New French Heritage line covered by Keystone
Gary Evans -- Furniture Today, February 1, 2011

Keystone Weaving’s tribal patterned cover in a neoclassic design gives French Heritage’s Napoleon settee an updated contemporary look.
HIGH POINT — Sometimes events happen that don't seem real.
Like at the Showtime fabric show here this past June, when Henessy Wayser walked into the Keystone Weaving Mills showroom, beginning the arduous task of picking the next season's upholstery fabrics.
Wayser is executive vice president of High Pointbased manufacturer French Heritage, a case goods and upholstery company that specializes in antique reproductions and accessories. The company is showing at this week's Las Vegas Market in World Market Center C-156.
Like most manufacturers, Wayser usually takes at least two days at Showtime to select fabrics at Showtime, watching mill executives flip their latest offerings on display boards until textures, patterns and colors turn their brains into a kaleidoscope of mush.
Not so in June. As Wayser sat to watch a presentation from Keystone's Bob McKinnon, an old friend and business associate, she couldn't believe what she was seeing. "When he was about a third of the way through, I said, ‘Hold it! Stop!' The line they put together was exactly French Heritage."
She wanted it all.
That's not normally how fabric selection works.
"I usually have to wrack my brain and say, ‘OK, where is that going to go?' But everything just blended together. This is a perfect marriage," said Wayser.
So for the October High Point Market, French Heritage's showroom became a style laboratory for its own furniture designs and Keystone's coverings.

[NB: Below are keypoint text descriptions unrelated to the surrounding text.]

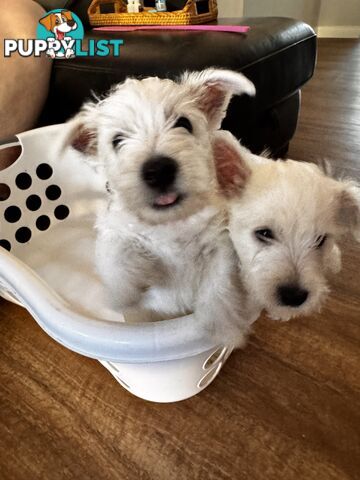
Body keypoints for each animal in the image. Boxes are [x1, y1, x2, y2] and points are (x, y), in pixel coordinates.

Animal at [62, 68, 258, 344]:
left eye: (184, 123)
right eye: (117, 140)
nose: (159, 170)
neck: (171, 222)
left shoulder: (219, 244)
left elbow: (218, 285)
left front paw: (223, 326)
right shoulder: (117, 229)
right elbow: (117, 255)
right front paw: (124, 292)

Although the French Heritage/Keystone blending was more accidental than planned, such collaborations are a mini-trend in the industry as manufacturers and mills work together to narrow introductions and make operations more efficient.

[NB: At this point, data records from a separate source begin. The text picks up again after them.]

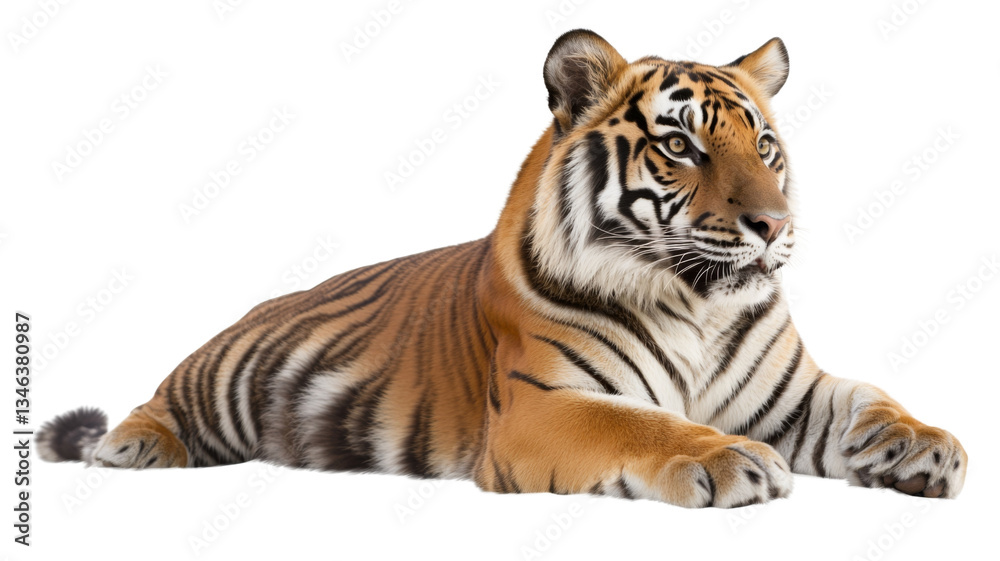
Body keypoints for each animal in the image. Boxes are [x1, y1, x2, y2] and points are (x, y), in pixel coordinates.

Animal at [39, 29, 966, 508]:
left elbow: (868, 398)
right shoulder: (540, 402)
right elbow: (642, 424)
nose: (773, 225)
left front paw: (931, 447)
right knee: (166, 394)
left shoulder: (794, 391)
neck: (698, 304)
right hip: (224, 366)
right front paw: (733, 460)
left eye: (765, 146)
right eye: (681, 147)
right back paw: (131, 448)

In two new collections, French Heritage offers 230 Keystone fabrics in renewable organic cotton linen and wool in 53 patterns and multiple colorways.
Upholstery pieces in the Paris Loft Collection feature tribal, primitive patterns in an autumnal color palette. The Rive Gauche Collection features casual, comfortable pieces for a Bohemian feel in a neutral color palette, along with white-wrapped neutrals with detailed nail head trim and large patterned prints for casual elegance.
"We have received a very positive reception on this daring new collaboration," Wayser said.
While new in the furniture industry, Pennsylvania- based Keystone has long been a player in the fashion apparel industry, a fact not lost on Wayser, a former fashion model in Paris.
"They're very fashionable and very current," she said. "If someone can do (fabric design) very well and they can do it better than you, then why try to reinvent the wheel? That's what's important about collaborations. We can't be specialists in everything we do because we're too busy running our businesses. We don't have time to sit down and design fabrics."
In addition to French Heritage and Keystone, there is a third party in the collaboration. All the fabrics have the Eureka finish by Premiere Finishing, which provides enhanced abrasion, soil and stain repellency and antibacterial resistance.
Wayser said the discovery of so many fabrics that fit the French Heritage line was "a hugely creative experience" that only began at Showtime. The day after she had seen Keystone at the show, the mill "dumped all their samples at my showroom.... What was so wonderful was I got to marry the fabrics with the frames and they're just beautiful."